Theorem 2. Limit parallel (K-threading) OTM is capable of implementing an arbitrary Turing-solvable algorithm with K parallel branches.

Proof. It was shown above that a single-node, non-parallel OTM is capable of implementing an arbitrary, Turing-solvable algorithm. Here we have a system of K nodes (which can work in parallel), each of which can be considered as a separate OTM, interacting with other OTMS through shared memory. Thus, the entire system can be considered as K parallel Turing machines exchanging data, for example, through a common tape. Accordingly, this system is capable of executing an arbitrary Turing-solvable algorithm with K parallel branches.

Consequence. Since the limit is parallel (K-threaded) An OTM is capable of implementing an arbitrary parallel K-thread algorithm that is Turing-solvable, hence an unintended parallel OSM with at least K parallel branches is capable of implementing such an algorithm.

The main properties of OTM

In conclusion, we will formulate some basic properties of the object-transactional models proposed in this paper. These properties follow either from the basic structural and functional features of the models, or from the provisions proved above. So, the main properties are:

1. Ultimate uniqueness. Each unique program in some high-level algorithmic language corresponds to at least one equivalent program. This property follows from the potential realizability with the help of an arbitrary Turing-solvable algorithm (Theorem 1). Therefore, the equivalent can be at least a marginal non-parallel OTM that implements a Turing machine in a given high-level language that executes the specified algorithm.
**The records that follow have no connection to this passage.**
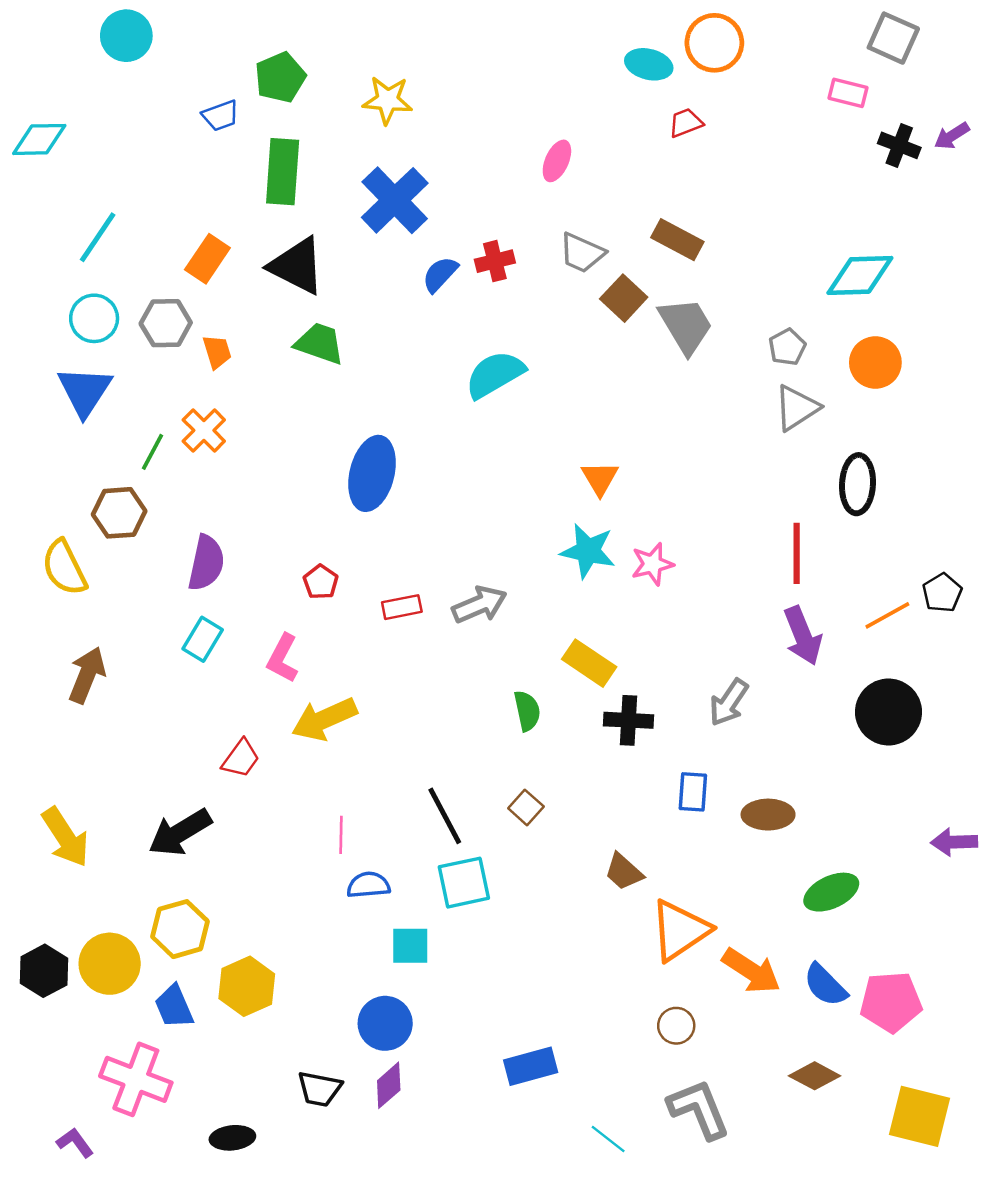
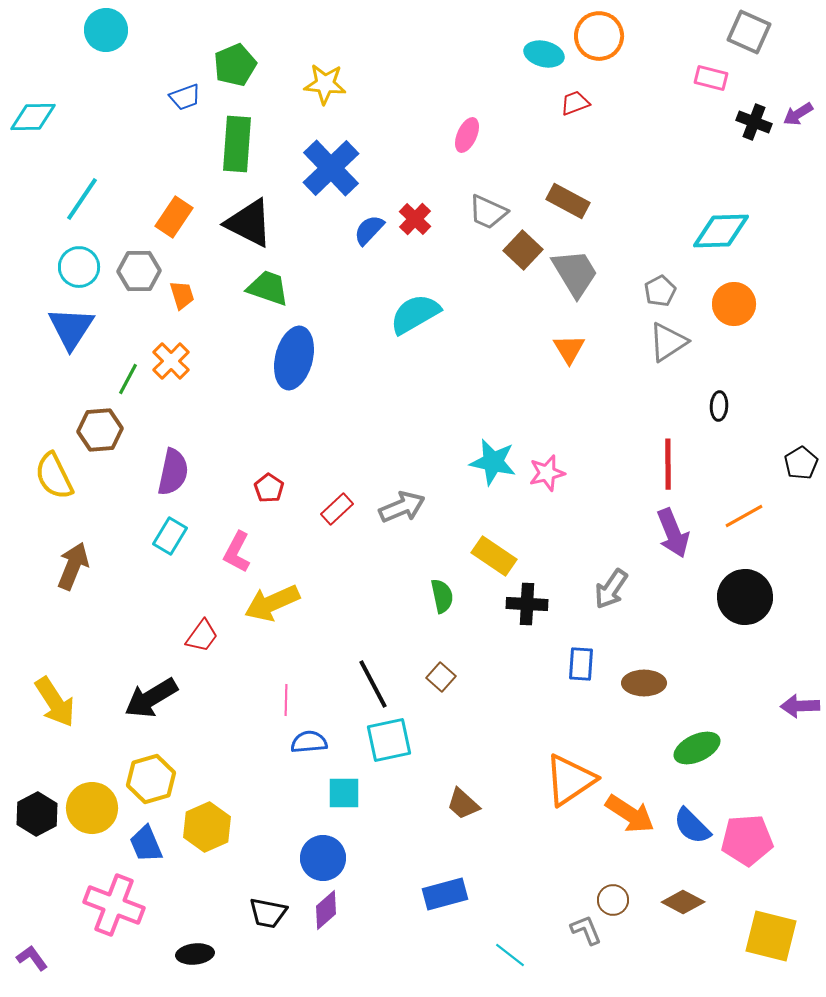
red cross: (495, 261) -> (415, 219), turned -32
blue ellipse: (372, 473) -> (294, 358), moved
orange triangle: (600, 478) -> (569, 349), moved
black ellipse: (857, 484) -> (719, 406), size x0.6
black pentagon: (942, 593) -> (801, 463), moved
red rectangle: (402, 607) -> (337, 509), turned -32
brown trapezoid: (624, 872) -> (463, 804), moved
brown circle: (676, 1026) -> (613, 900), moved
gray L-shape: (699, 1109) -> (586, 930), size x0.6
purple L-shape: (75, 1143) -> (32, 958), moved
In addition, it is possible to build another implementing OTM, for example, similar in structure to the spanning tree of the flowchart graph of this algorithm and containing one or more nodes with methods in a given high-level language.

2. Algorithmic Turing completeness (follows from Theorem 1).
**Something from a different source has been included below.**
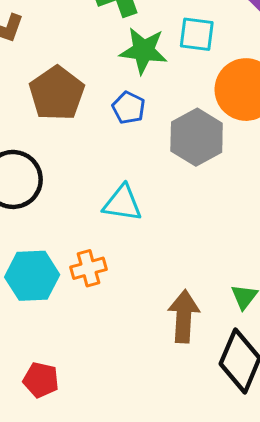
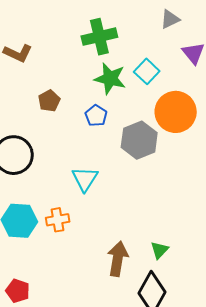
cyan square: (197, 34) -> (147, 71), turned 30
brown pentagon: (57, 93) -> (49, 101), size x0.6
cyan triangle: (122, 203) -> (85, 179), turned 48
3. Natural description of parallelism (parallel and non-parallel processes are clearly defined by the structure of the model).
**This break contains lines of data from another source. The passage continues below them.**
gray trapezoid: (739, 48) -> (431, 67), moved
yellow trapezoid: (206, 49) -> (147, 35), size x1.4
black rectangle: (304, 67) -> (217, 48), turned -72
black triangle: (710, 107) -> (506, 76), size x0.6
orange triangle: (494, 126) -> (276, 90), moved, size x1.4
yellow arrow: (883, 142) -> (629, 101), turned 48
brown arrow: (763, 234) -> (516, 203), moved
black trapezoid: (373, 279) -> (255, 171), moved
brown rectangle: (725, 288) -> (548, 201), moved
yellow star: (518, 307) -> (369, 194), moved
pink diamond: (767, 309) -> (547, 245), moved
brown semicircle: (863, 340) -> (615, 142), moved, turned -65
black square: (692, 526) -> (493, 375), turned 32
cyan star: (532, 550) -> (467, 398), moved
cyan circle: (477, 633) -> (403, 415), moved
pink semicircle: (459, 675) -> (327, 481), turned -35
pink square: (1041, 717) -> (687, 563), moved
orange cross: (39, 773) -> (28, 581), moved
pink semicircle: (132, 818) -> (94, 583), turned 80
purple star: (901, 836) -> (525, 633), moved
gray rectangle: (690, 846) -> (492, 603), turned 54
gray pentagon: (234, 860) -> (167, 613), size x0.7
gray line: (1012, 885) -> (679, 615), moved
4. Atranzational limb. If the mechanism for matching a single transactional memory cell is not activated, then the OTM always completes in a finite time, since it has a network structure, which in this case makes looping fundamentally impossible.

5. The fundamental heterogeneity of the types of memory used with the non-redundant (excluding simple duplication of cycle bodies) implementation of algorithms containing cycles with a counter or inter-turn dependencies. It follows from the fact that the model has a network structure, its methods also have a branching structure, so such cycles can be implemented only by re-matching the model (requires a RESTART cell of the maximum partially transactional memory) while preserving the changing context [counters or other variables common to the turns of the cycle (requires cells of type a partially transactional memory)].

Conclusions

In this paper, we consider the problem of representability of parallel and non-parallel algorithms using object-transactional models based on the idea of marginal partially transactional memory containing a single transactional cell with special matching, in the presence of a single algorithmic construct – branching. The concept of such models is formulated for the first time, the basic principles of their functioning are described, and their basic properties are formulated. Theorems on the solvability of arbitrary sequential algorithms calculated by Turing with such models are proved, as well as on the solvability of arbitrary algorithms with K parallel branches calculated by a system of K parallel Turing machines interacting through a common tape.